The company, which designs a range of military vehicles, unveiled Morana during the Eurosatory international defense conference in Paris. Its 155 mm weapon system and 52 caliber barrel — coupled with a suite of digital capabilities — ensures the howitzer can deploy and fire as quickly as possible, said Frantisek Krompolc, project manager at Excalibur Army, on the sidelines of the conference.
“For Morana, it takes less than 40 seconds after stopping to provide aiming, loading and to shoot the first round,” he said. “Then to leave that firing position, it takes less than thirty seconds.”
The howitzer carries 45 ready rounds. With automatic loading capabilities, Morana can fire up to 6 rounds in under one minute from establishing its initial position.
The howitzer’s armored cab seats a three-person crew — a driver, commander and weapons operator — and features subsystem displays onboard to help a crewmember complete multiple tasks at once.
For example, during a demonstration at Eurosatory, the commander’s position displayed one computer that performs ballistic trajectory calculations based on the environment and mission and another panel to control hydrological and mechanical components of the weapons.

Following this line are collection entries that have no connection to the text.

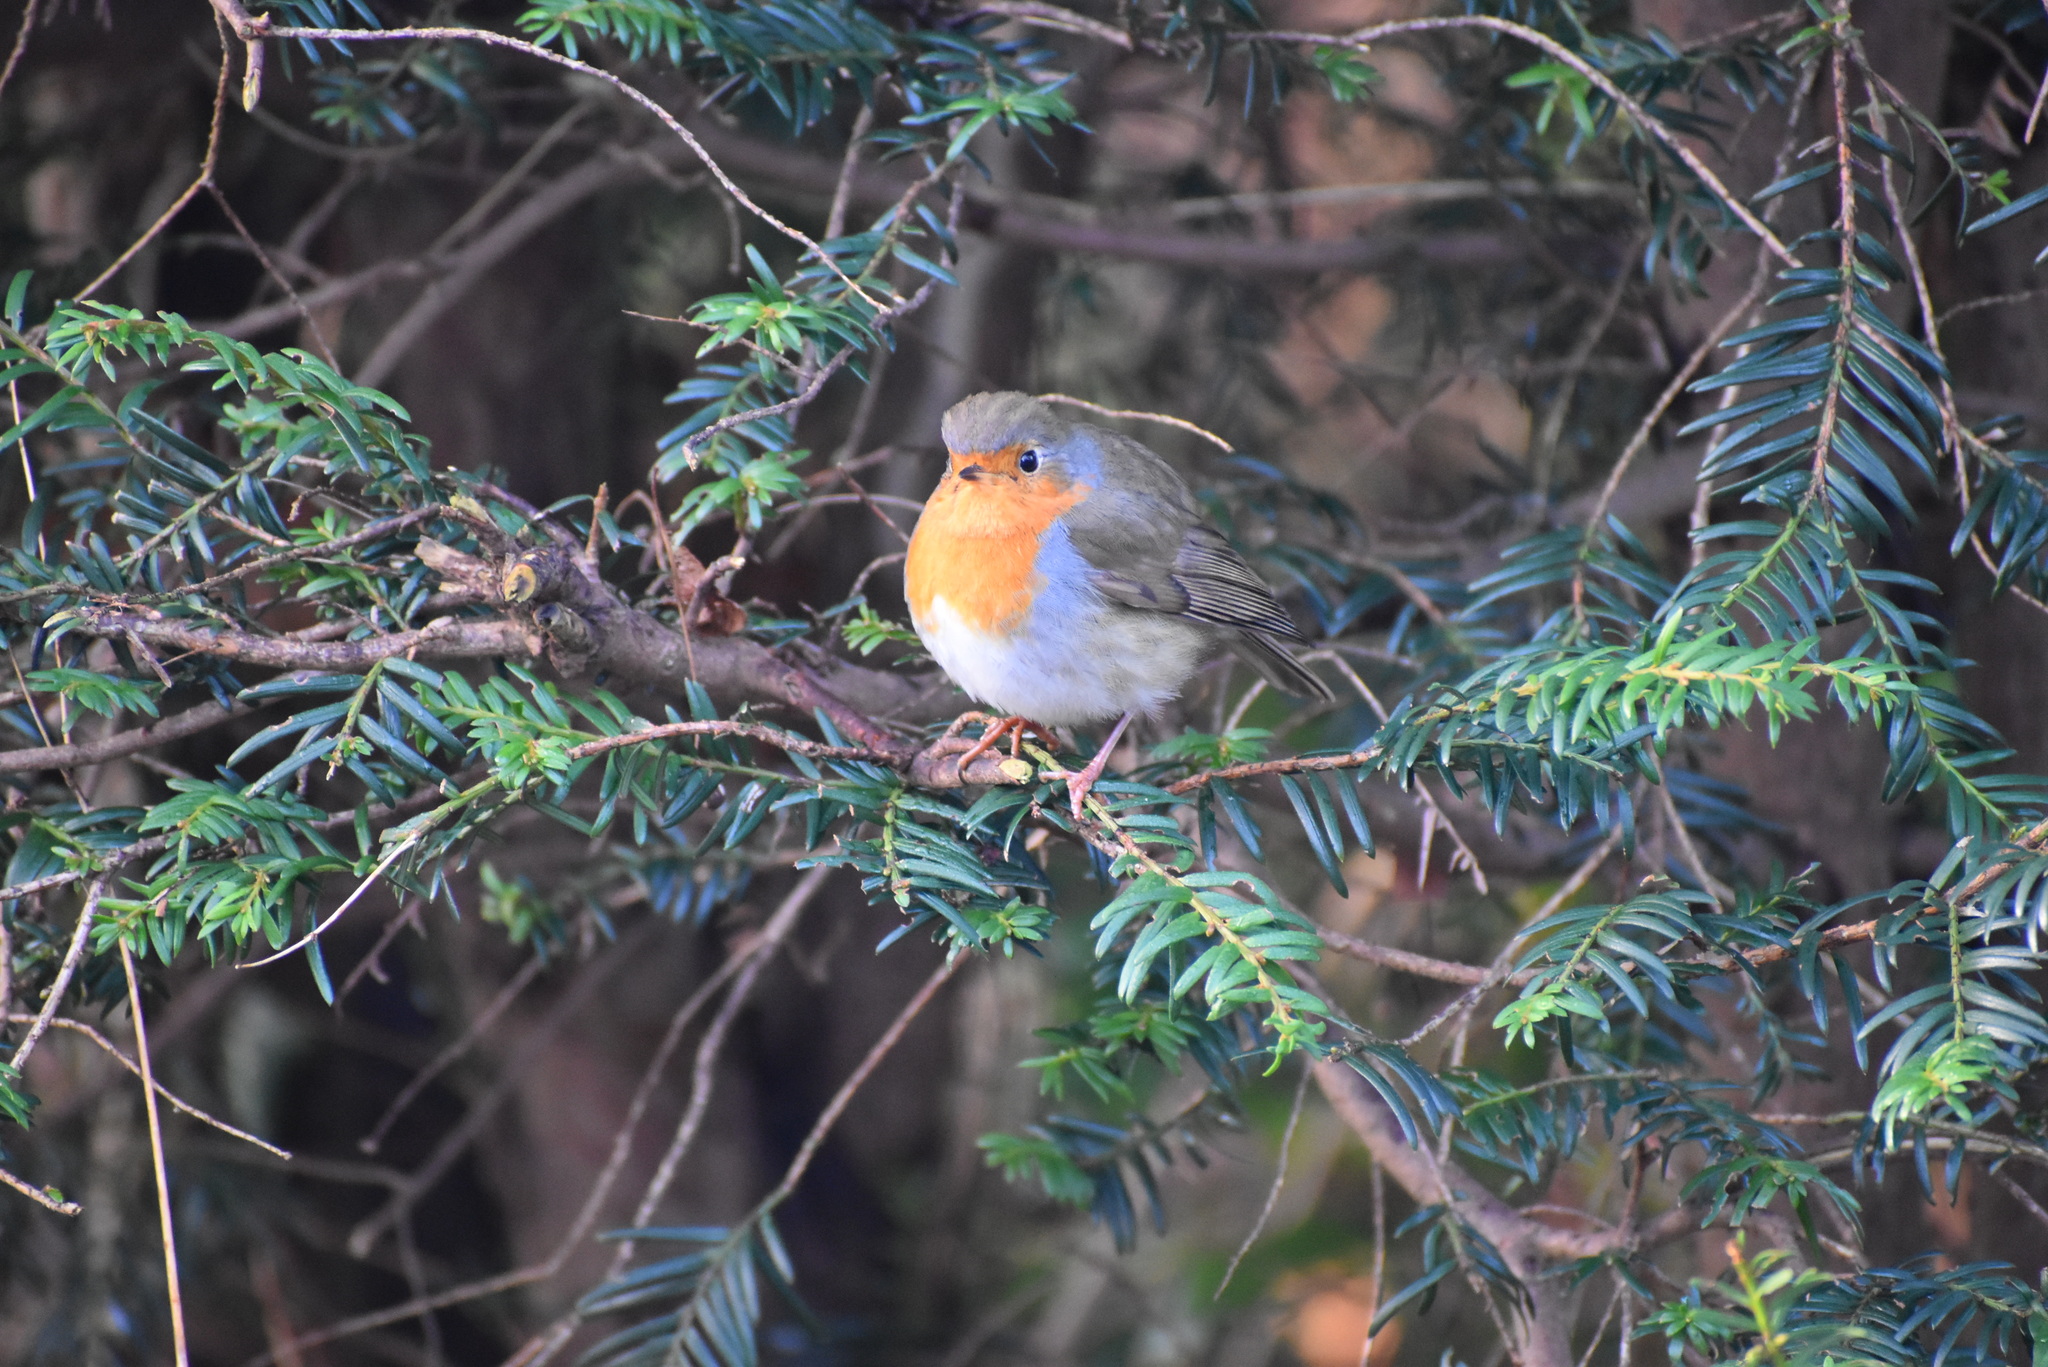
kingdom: Animalia
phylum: Chordata
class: Aves
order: Passeriformes
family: Muscicapidae
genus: Erithacus
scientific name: Erithacus rubecula
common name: European robin
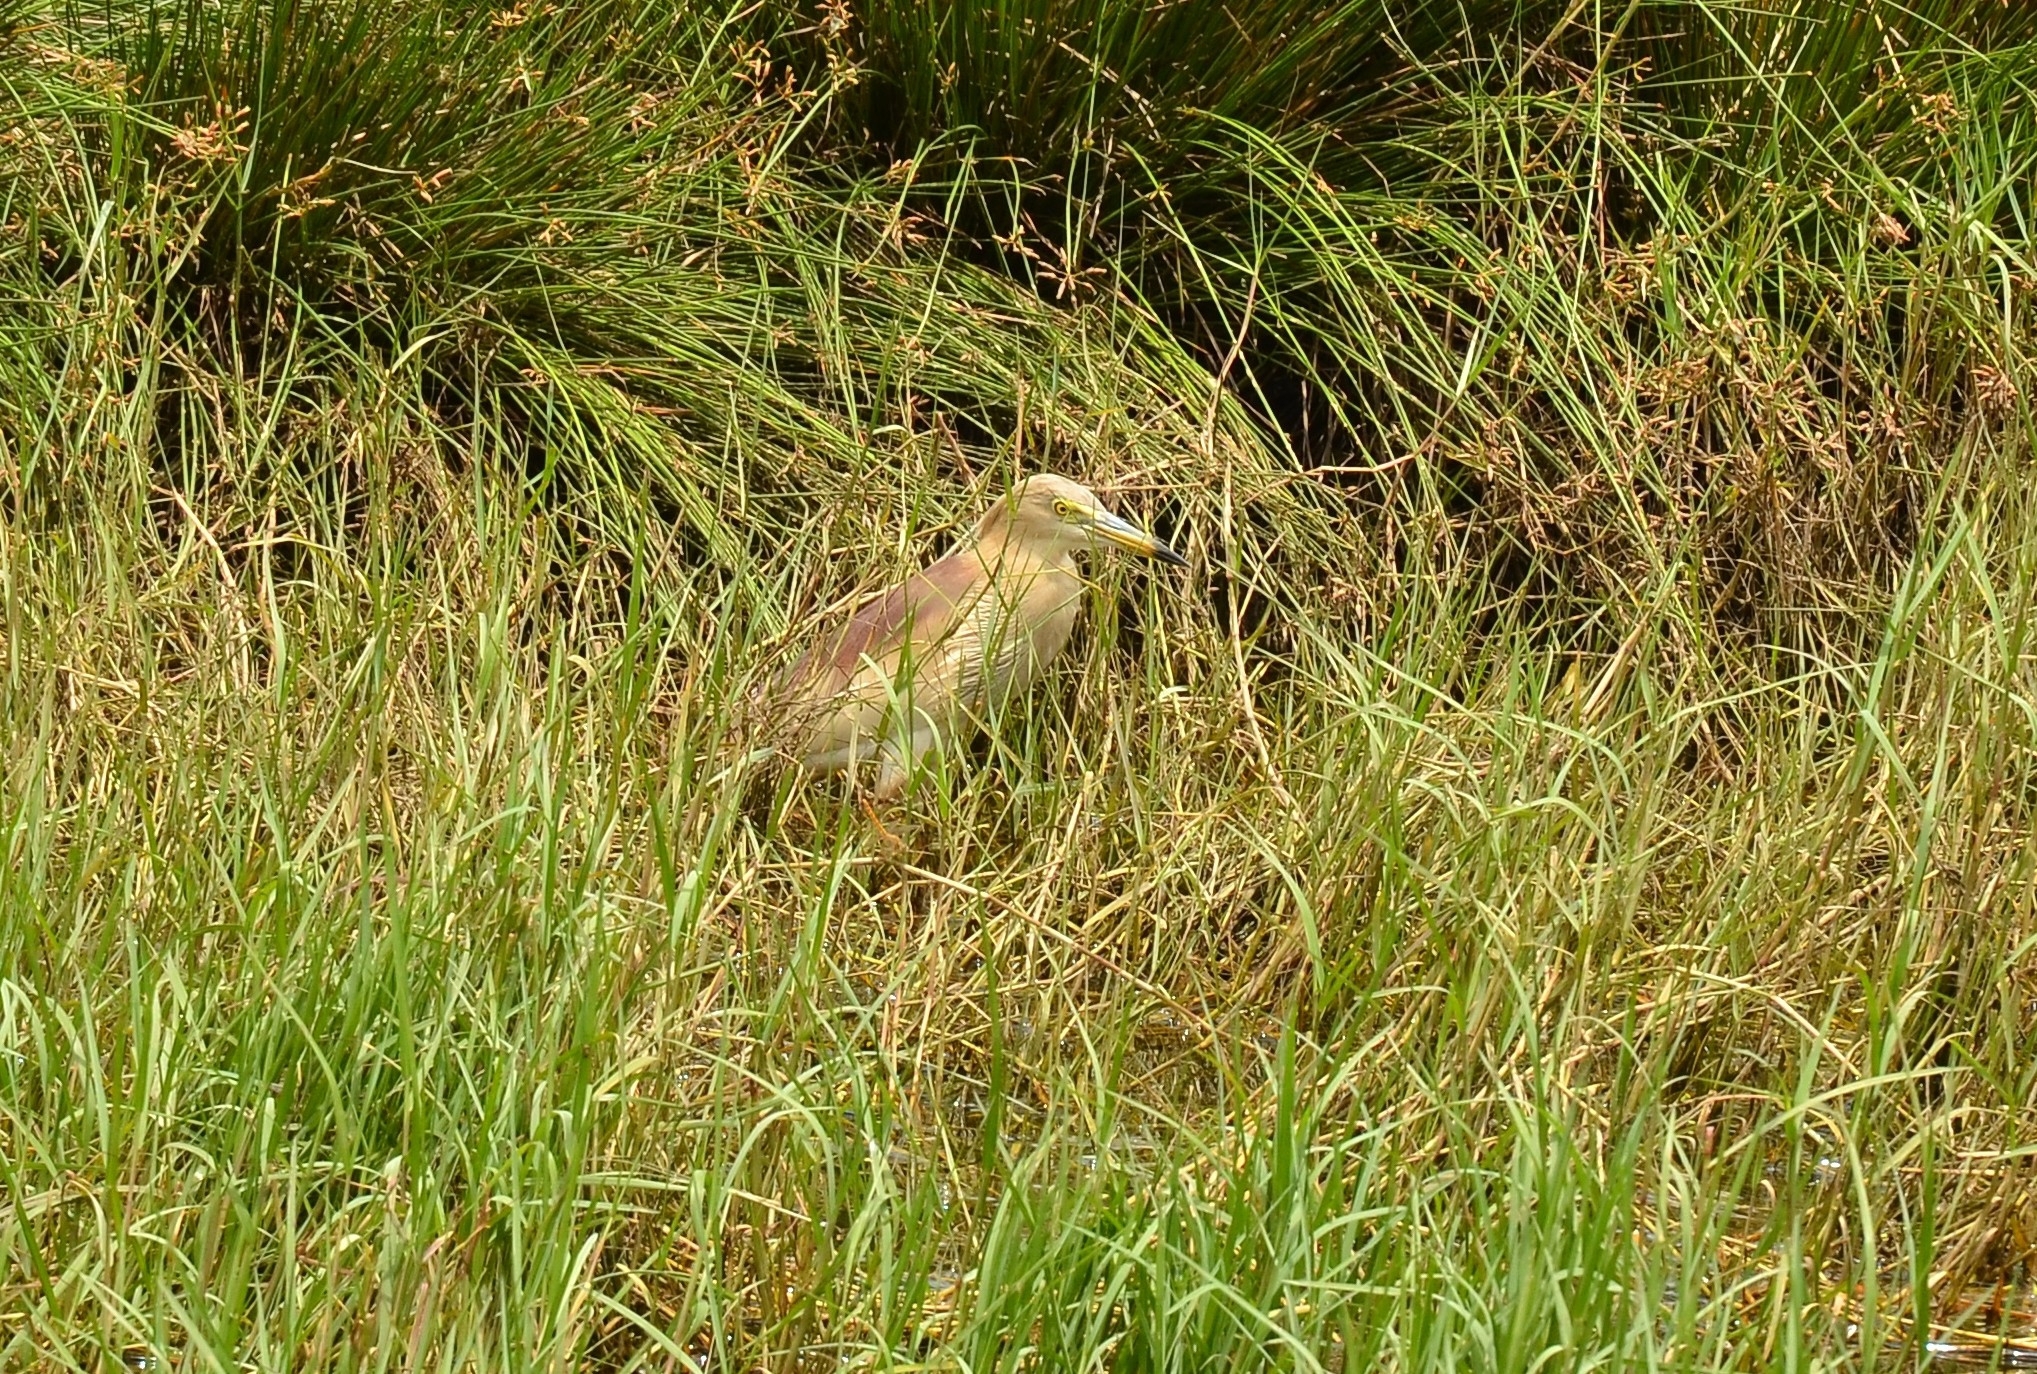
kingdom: Animalia
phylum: Chordata
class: Aves
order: Pelecaniformes
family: Ardeidae
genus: Ardeola
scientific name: Ardeola grayii
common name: Indian pond heron
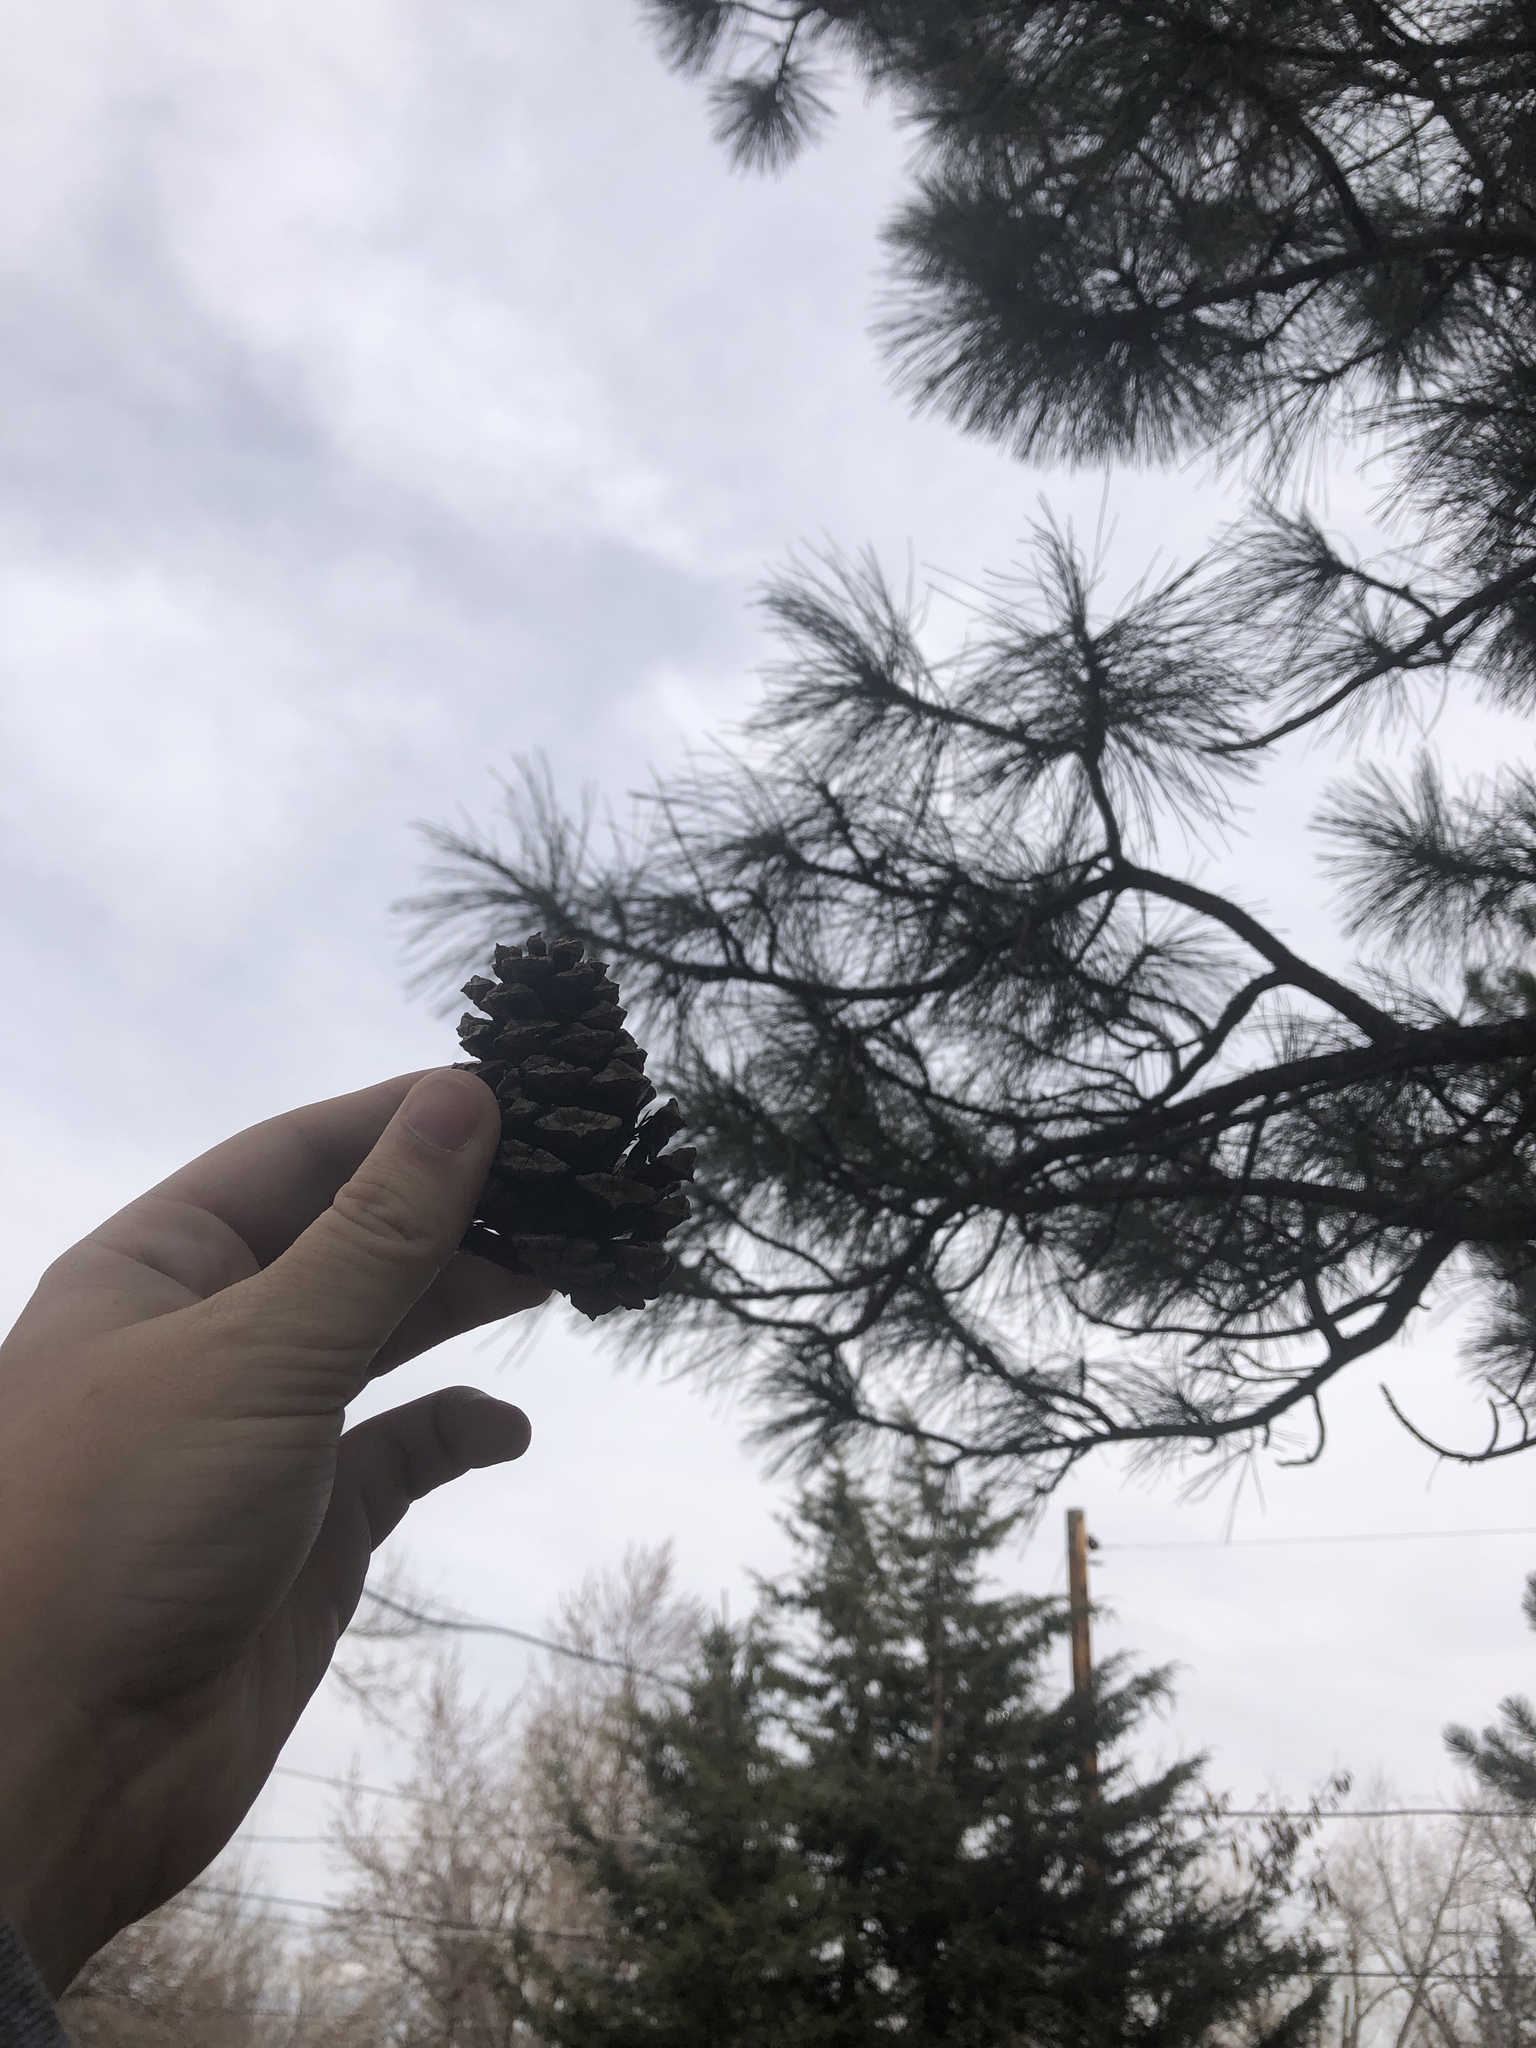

Among the features onboard Morana are navigation tools for the driver, an automated weapon aiming system, combat controls and ammunition management tools.
Krompolc noted that the weapon system can also fire multiple shots and time them to hit the same target at once, a technique known as “multiple rounds simultaneous impact.” The howitzer begins by shooting a round at a maximum elevation, and then fires consecutive shots as the barrel lowers — all timed to hit the target together.
Depending on the distance of the intended target, Morana can fire up to five rounds using this technique, Krompolc said. The ballistic calculations to make this possible are all done using the howitzer’s digital tools, he added.
Instead of being mounted in the center of the chassis, Morana’s superstructure is situated in the very back of the vehicle with the power unit located behind the cabin.
The entire vehicle includes an independent tower artillery system and armored cabin mounted on a 9.8-foot-wide chassis made by Czech Republic-based Tatra Force. This combines the mobility of a lightweight truck-mounted gun with the lethality of heavy artillery from the armament.
The width of the chassis is greater than what is used for the company’s other vehicles, providing more support for the howitzer’s weapon system and barrel, Krompolc said.
“It helps us have more stability during firing, so then you are more precise on the target,” he added.
The firepower of the gun allows Morana to hit targets from up to 25 miles away, something Excalibur Army’s customers were looking for, he said.